O associativismo é importante porquê? Porque são as associações que dão vida aos territórios. Em Tomar o associativismo cresceu muito na área juvenil. Não tínhamos associações juvenis e começámos a apostar nessa área para termos um concelho activo. Acima de tudo é muito importante envolver as associações e os jovens nos projectos da câmara. Isso faz com que se fortaleçam e fiquem mais capacitados para a sua acção. Um bom exemplo disso é a Festa Templária, que é feita com um grupo de associações em conjunto com a câmara.

“As pessoas que amamos só morrem quando também morremos”

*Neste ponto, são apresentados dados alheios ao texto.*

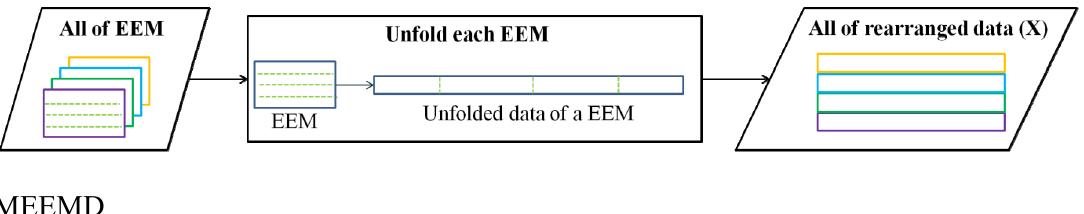
Figure 5. Rearranging procedure of the dataset.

Tem orgulho nas suas origens? Muito orgulho porque tive uma infância e adolescência cheia. Nasci em Santarém. O meu pai e a minha mãe separaram-se pouco depois de ter nascido. Entretanto a minha mãe foi para a Guarda e nós, eu e as minhas duas irmãs, fomos com ela. A minha mãe trabalhava na Judiciária e acabou por vir para Tomar trabalhar. Ainda estava no jardim-de-infância. Fiz toda a escolaridade aqui, fiz parte do secundário em Lisboa e fui fazer a universidade em Coimbra. Ainda há pouco disse que o momento mais difícil da minha vida foi quando fiquei desempregada. Mas não foi.
Quer partilhar qual foi? Foi a morte da minha mãe. Estávamos na altura da Covid-19. Foi o pior momento da minha vida. Tínhamos uma ligação única e uma relação muito próxima. Ela estava em casa e nós estávamos proibidos de estar com ela. Então ela ia à janela e cumprimentávamo-nos. Fazer o luto foi muito difícil, ainda é. O meu filho era muito apegado à avó. Estavam sempre juntos.
A vida continua… As pessoas que amamos só morrem quando nós também morremos. A minha mãe está muito presente em mim e acredito que ela me acompanha nas decisões que tomo. Continua a ser a minha grande referência.